Après le Grand Prix de Madrid, Alonso est d’ailleurs resté évasif sur une éventuelle prolongation en 2027. Malgré une 17e place et une voiture endommagée, il a insisté sur l’importance de continuer à apprendre durant les dernières courses de la saison. Le double champion du monde n’a jamais demandé qu’on lui fabrique artificiellement une victoire. Sa longévité repose précisément sur son exigence et sur sa capacité à extraire plus que ce que sa voiture semble pouvoir offrir.

À Zandvoort, Steiner lui-même avait salué une performance typiquement « à la Fernando » après une neuvième place obtenue grâce à son rythme et à une stratégie à un seul arrêt, davantage qu’aux qualités intrinsèques de l’Aston Martin.

Une déclaration dangereuse pour l’image de la FIA

Même si aucune aide irrégulière n’est accordée, les mots de Ben Sulayem suffisent à alimenter les soupçons. Dans une Formule 1 où chaque clarification technique est disséquée, la simple impression d’un traitement privilégié peut rapidement devenir explosive.

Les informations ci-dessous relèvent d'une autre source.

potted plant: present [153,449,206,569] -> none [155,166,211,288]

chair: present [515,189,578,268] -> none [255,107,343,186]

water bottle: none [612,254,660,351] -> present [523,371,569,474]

Mercedes, Ferrari, Red Bull, McLaren ou les écuries de fond de grille accepteraient difficilement que la FIA se mobilise spécialement pour Aston Martin au nom de la carrière d’Alonso. Le prestige d’un pilote ne peut pas devenir un critère réglementaire.

Ben Sulayem avait déjà adopté une position très ferme lorsqu’il avait demandé aux pilotes de ne pas se mêler de la gestion interne de la FIA. Face aux critiques sur la transparence et les départs de plusieurs responsables, il avait estimé que la manière dont la Fédération était administrée ne les concernait pas. Steiner lui renvoie aujourd’hui, en substance, la même logique : si la gestion de la FIA ne regarde pas les pilotes, les difficultés techniques d’Aston Martin ne devraient pas davantage regarder son président.

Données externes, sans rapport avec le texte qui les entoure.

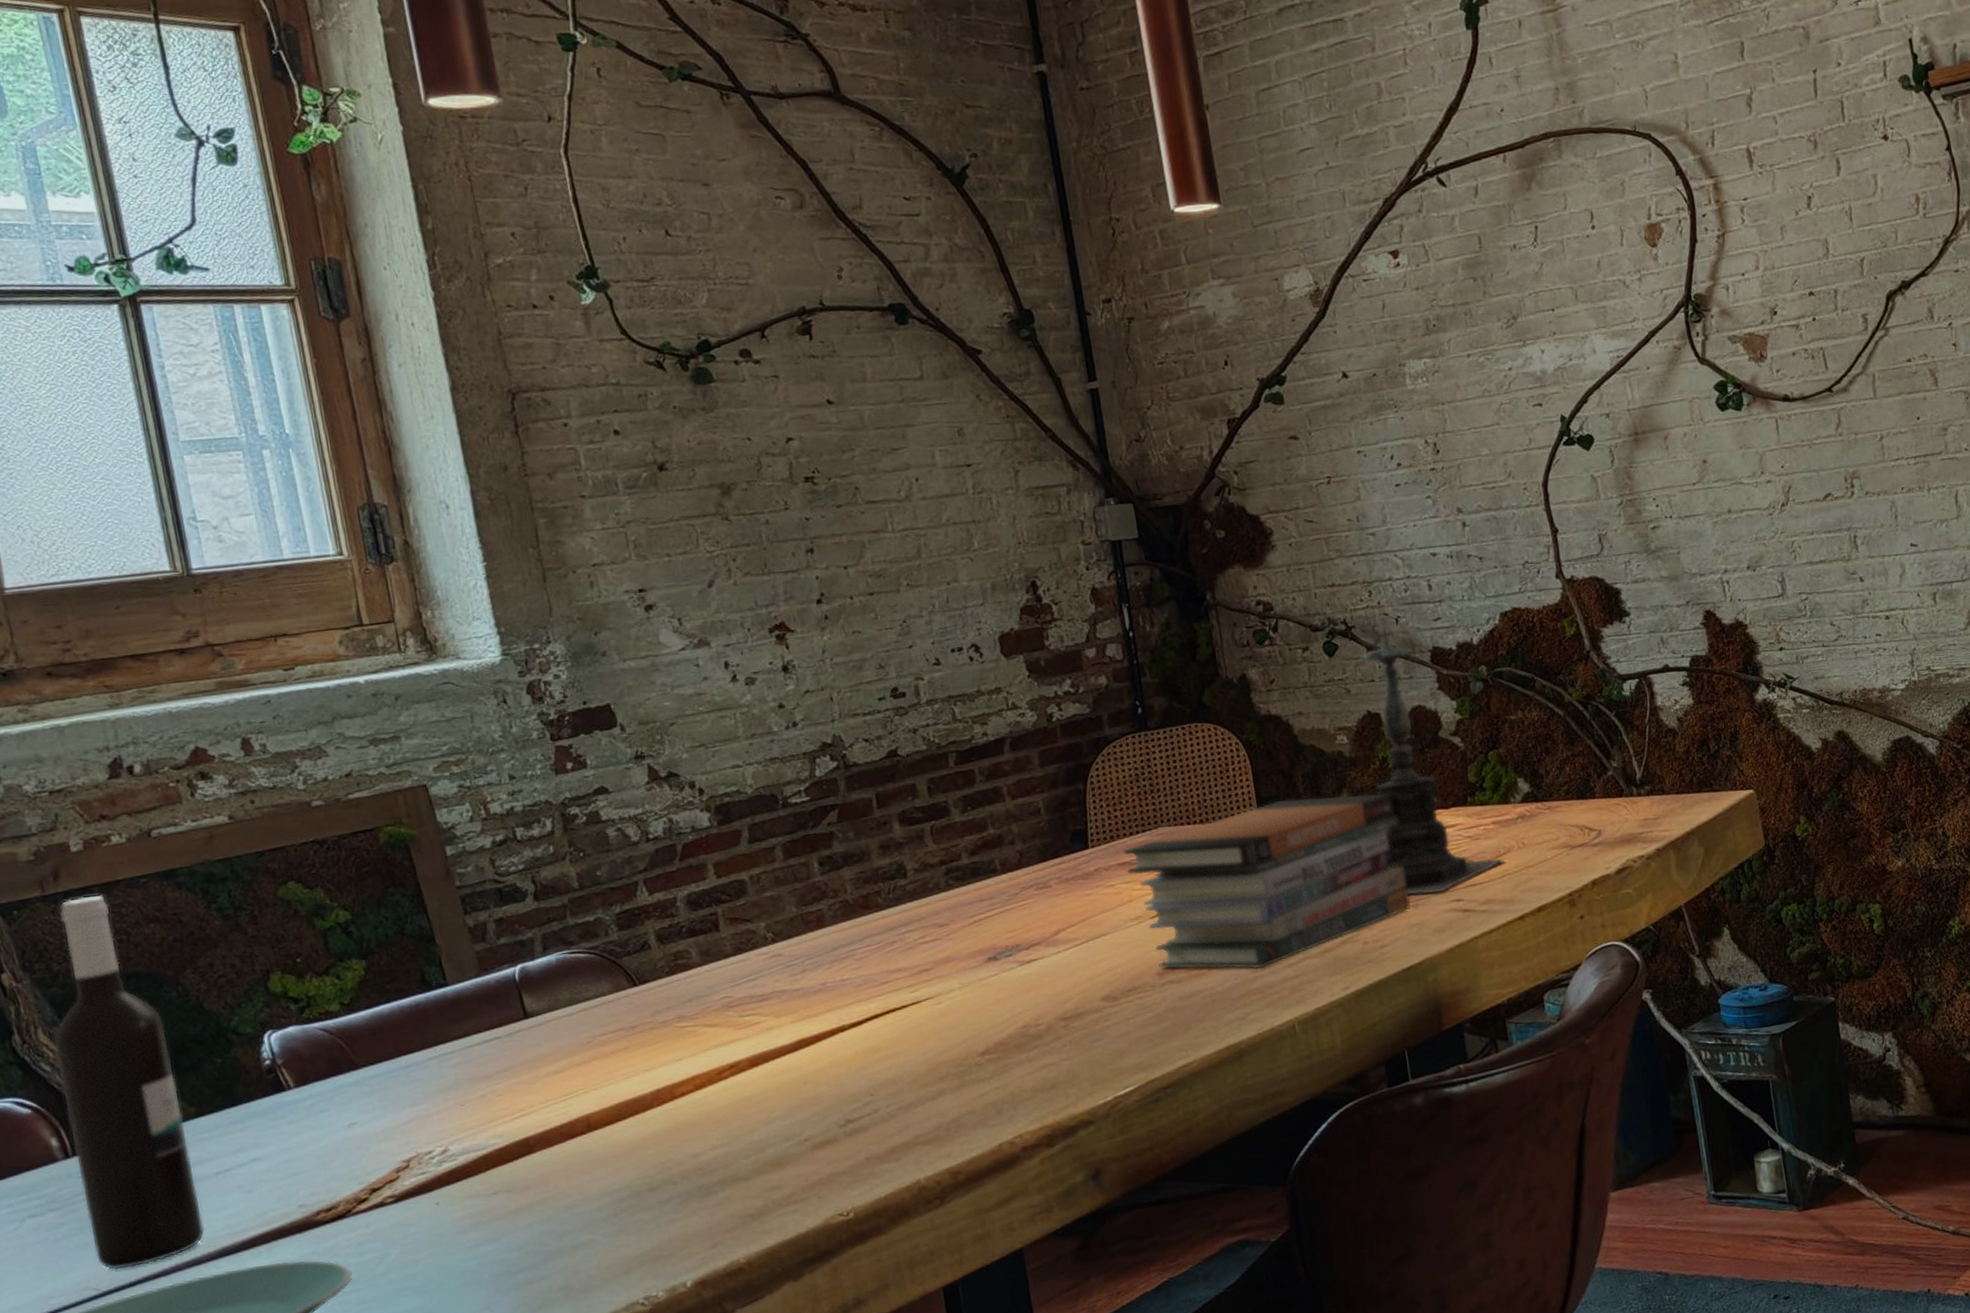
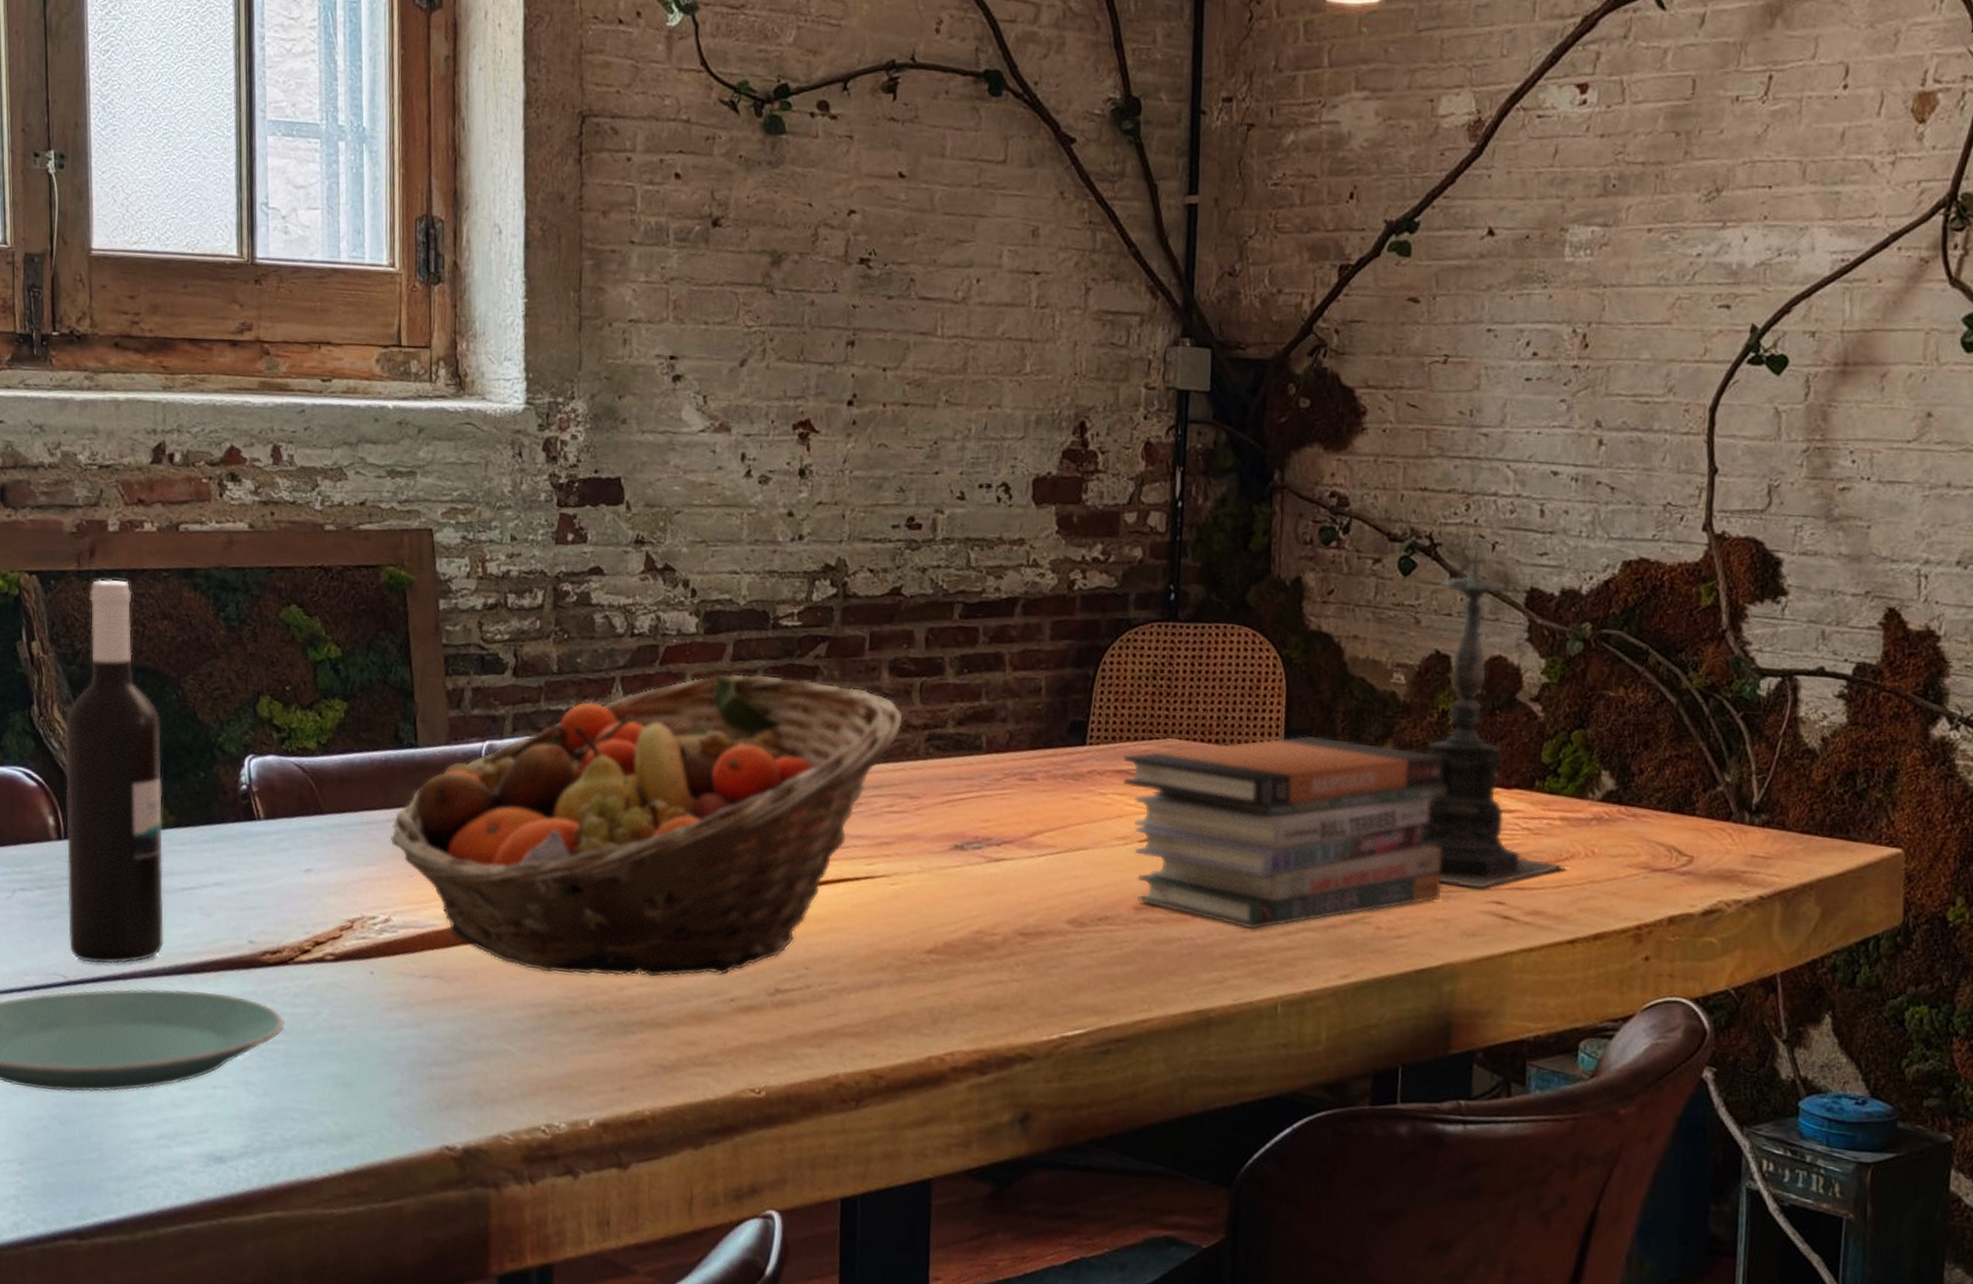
fruit basket: none [434,842,920,1161] -> present [391,673,903,977]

Aston Martin doit gagner en piste, pas dans les bureaux

Personne ne conteste que Fernando Alonso mérite une conclusion à la hauteur de son talent. Mais le sport ne récompense pas les carrières sur présentation du palmarès. Il récompense une voiture rapide, une équipe efficace et un pilote capable d’exploiter l’ensemble.

La FIA doit garantir qu’Aston Martin bénéficie des mêmes possibilités que ses adversaires, pas lui dérouler un tapis vert jusqu’au podium. Si Lawrence Stroll veut offrir une nouvelle victoire à Alonso, il lui appartient de faire fonctionner son imposante machine technique. Steiner a donc répondu avec sa délicatesse habituelle : la compassion peut rester dans le paddock, mais les coups de pouce doivent rester hors du règlement.

Ben Sulayem voulait sauver le soldat Alonso. Steiner lui rappelle sèchement que la FIA n’est ni une écurie, ni un motoriste, ni une dépanneuse. Et encore moins le département performance d’Aston Martin.